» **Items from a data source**
"""
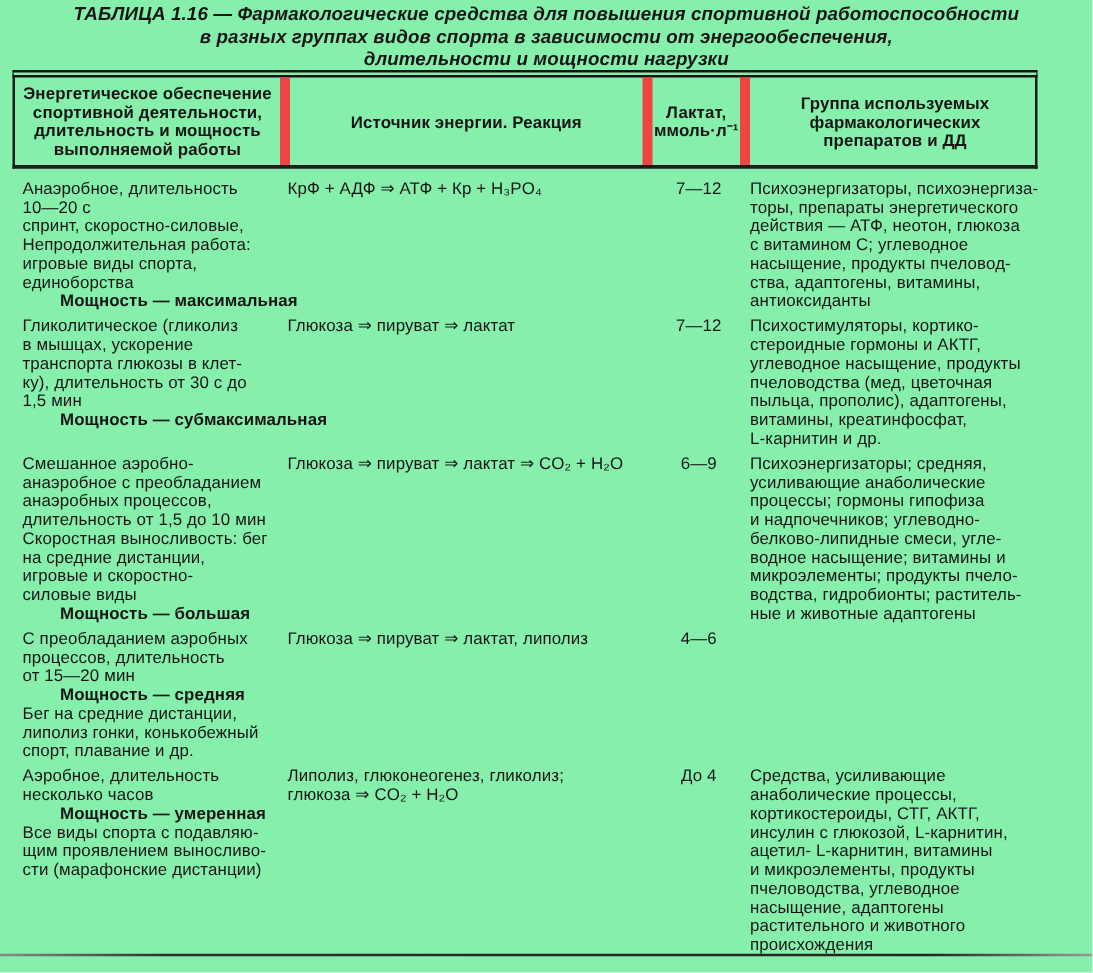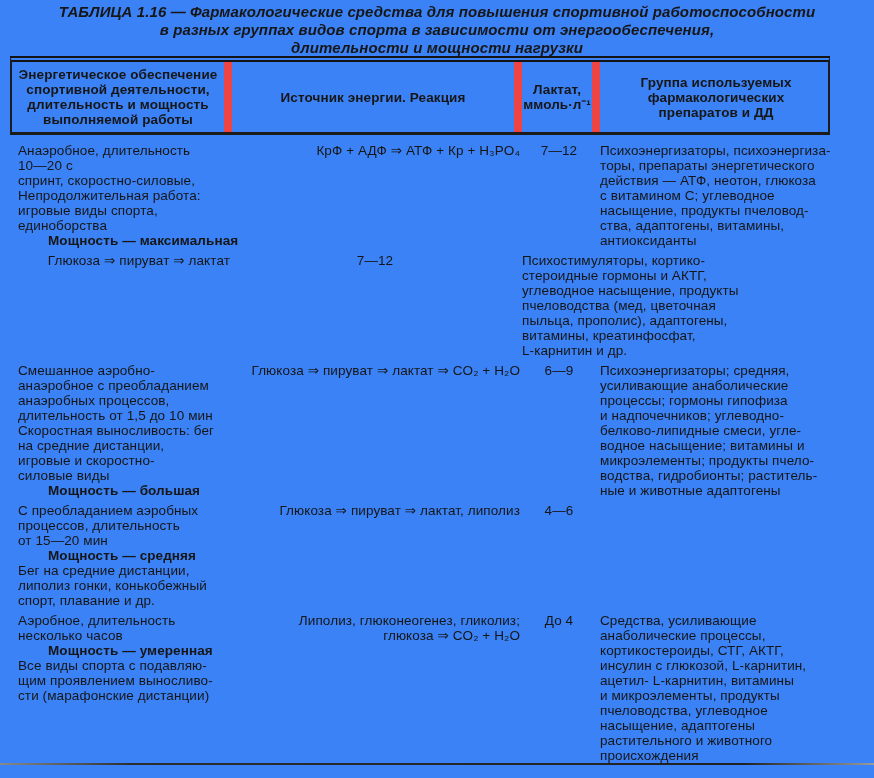"ТАБЛИЦА 1.16 — Фармакологические" .page { background: #3b82f6 -> #86efac }
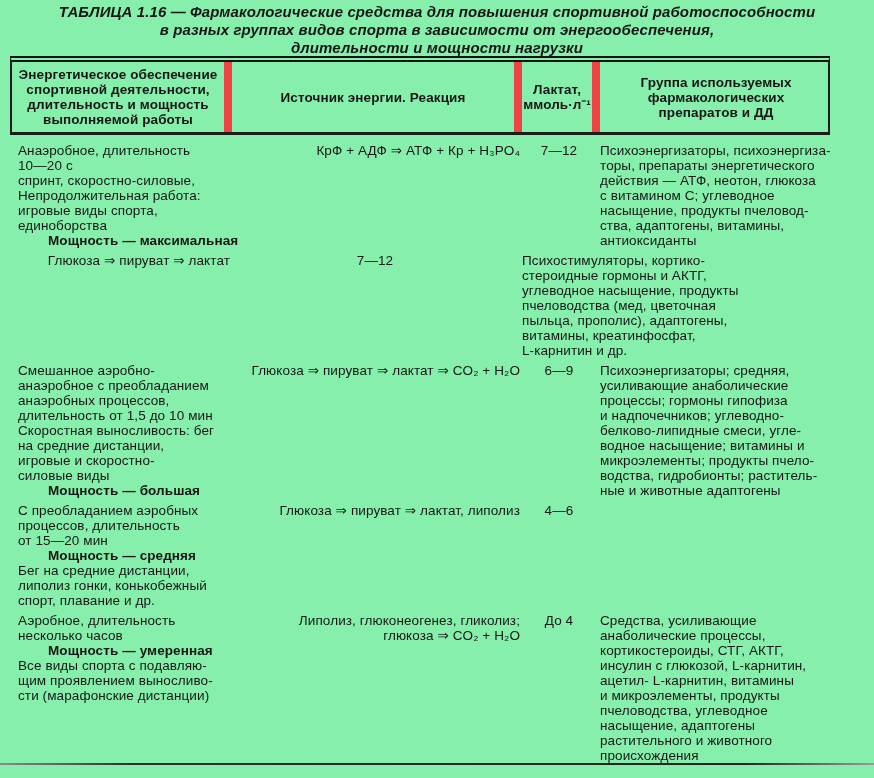"КрФ + АДФ ⇒ АТФ" .c-reaction { text-align: right -> left }
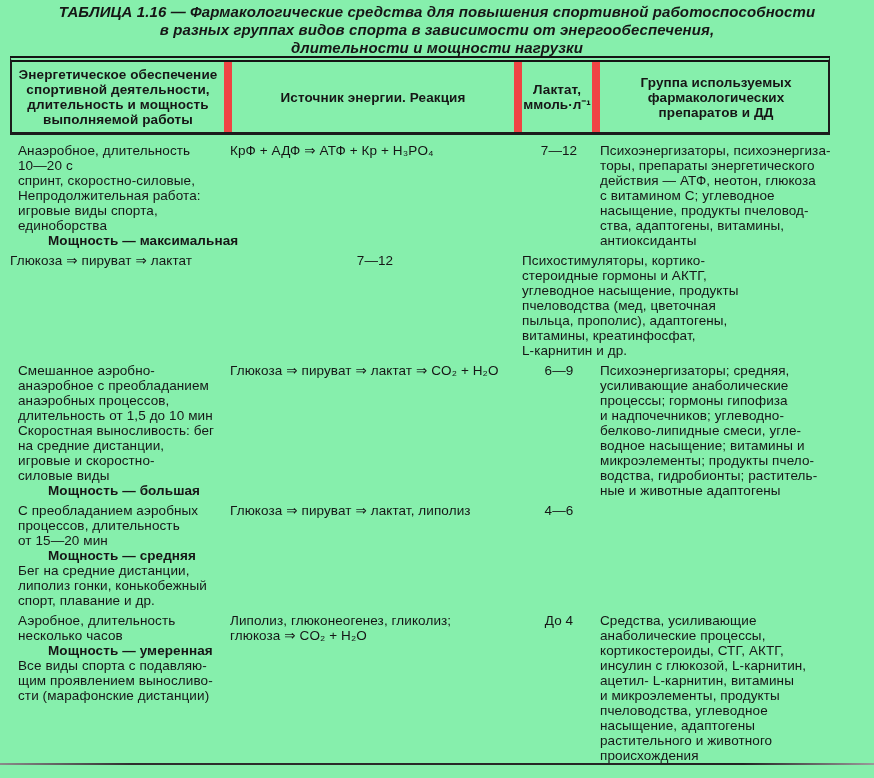"Гликолитическое (гликолиз" div.cell { html: none -> <div> <div>Гликолитическое (гликолиз</div> <div>в мышцах, ускорение</div> <div>транспорта глюкозы в клет-</div> <div>ку), длительность от 30 с до</div> <div>1,5 мин</div> <div>Мощность — субмаксимальная</div> </div> }
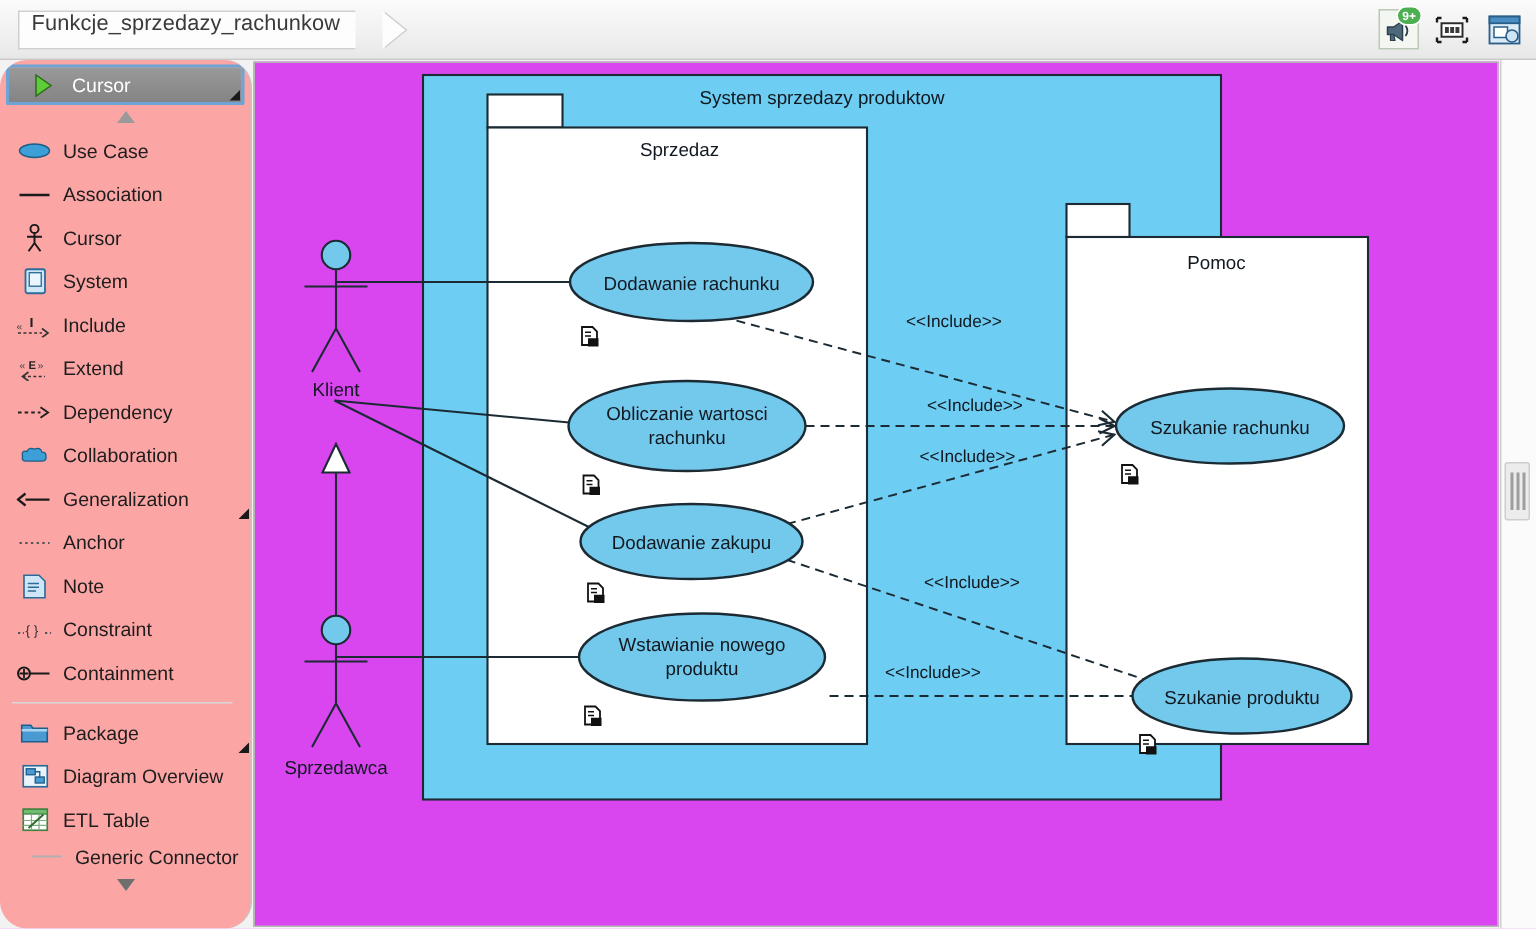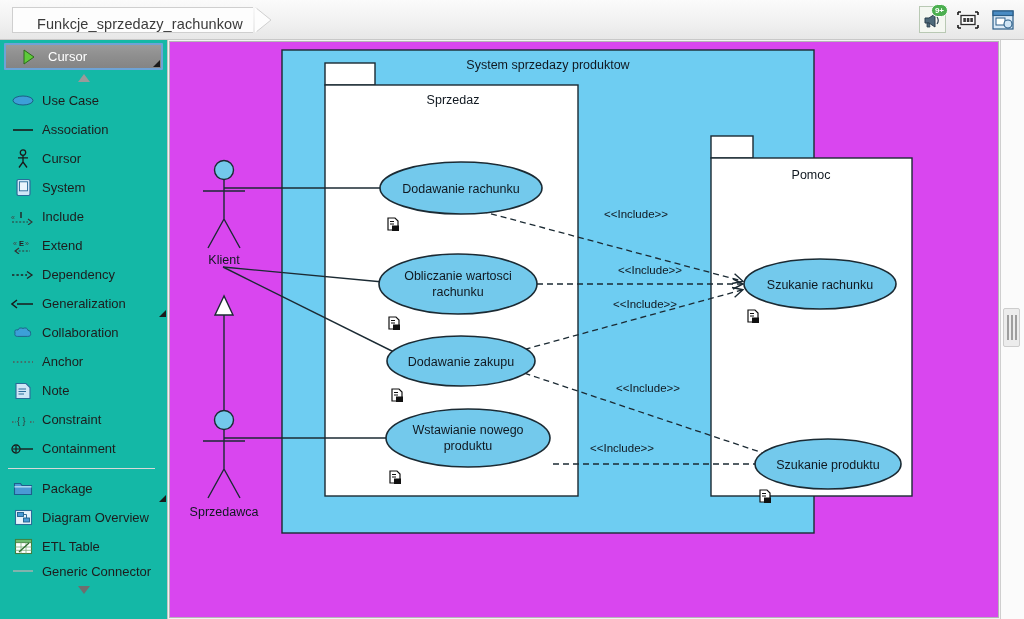"Funkcje_sprzedazy_rachunkow" #breadcrumb { align-items: flex-end -> flex-start; padding: 0 10px 0 24px -> 0 10px 0 8px }
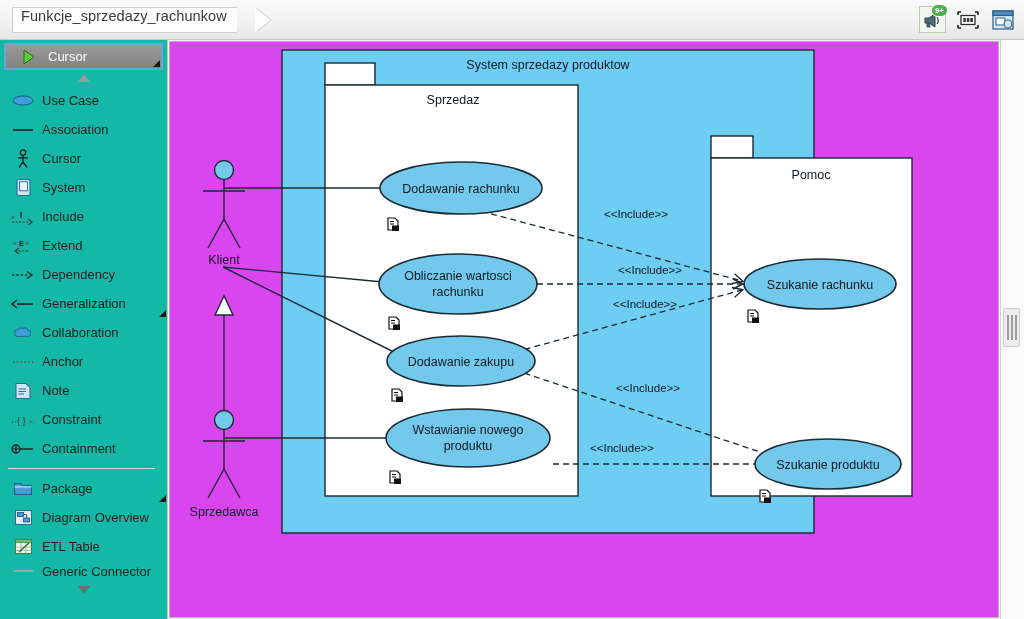"Cursor" #palette { background: #14b8a6 -> #fca5a5; border-radius: none -> 18px }
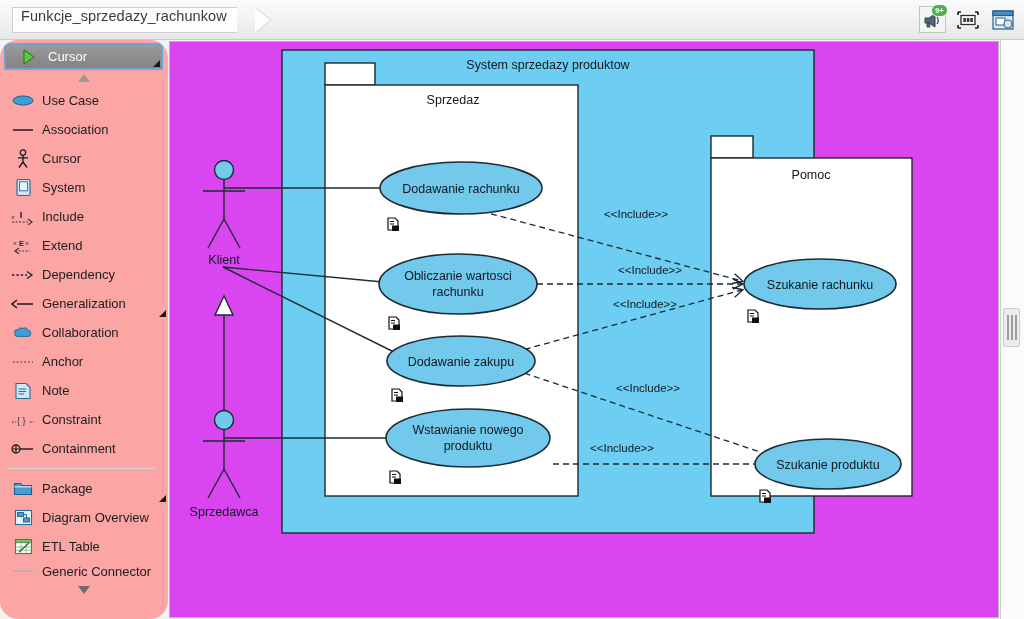"Generalization" div.pal-item { order: before "Collaboration" -> after "Collaboration" }
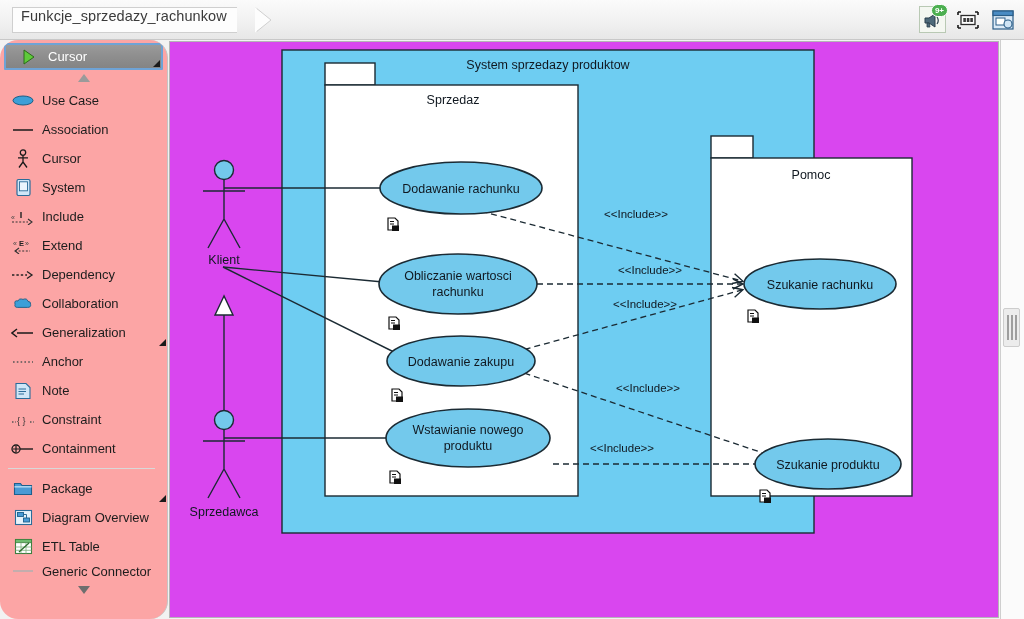"Generic Connector" .pal-item.clipped { justify-content: none -> center }
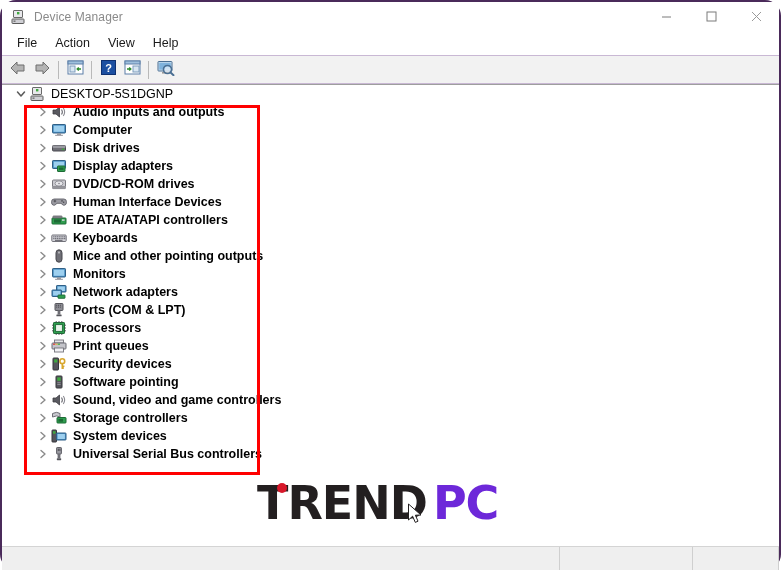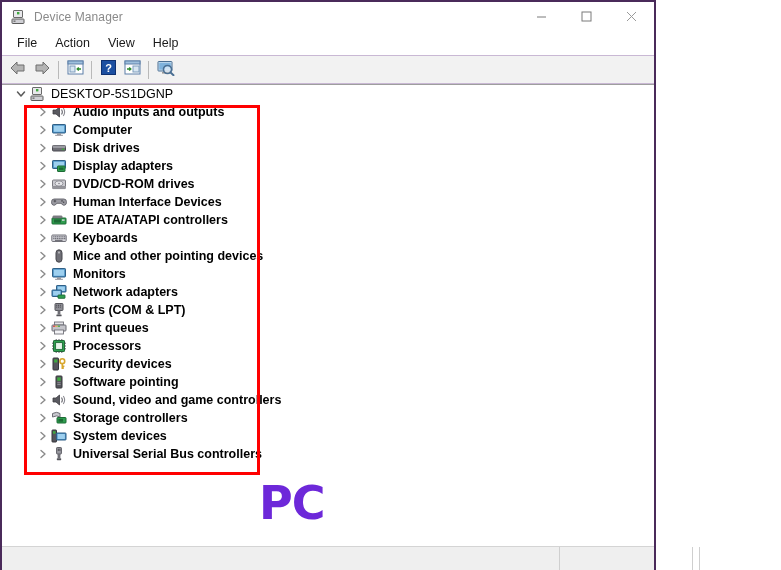"Device Manager" #window { border-radius: none -> 16px; width: 656px -> 781px }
"""
» **JOB ITEM**
Each line from the first line of the data above through the one containing "text-align: right ->" must be set down exactly; the pictures must not be.

» **ANSWER TO THIS PROBLEM**
"ТАБЛИЦА 1.16 — Фармакологические" .page { background: #3b82f6 -> #86efac }
"КрФ + АДФ ⇒ АТФ" .c-reaction { text-align: right -> left }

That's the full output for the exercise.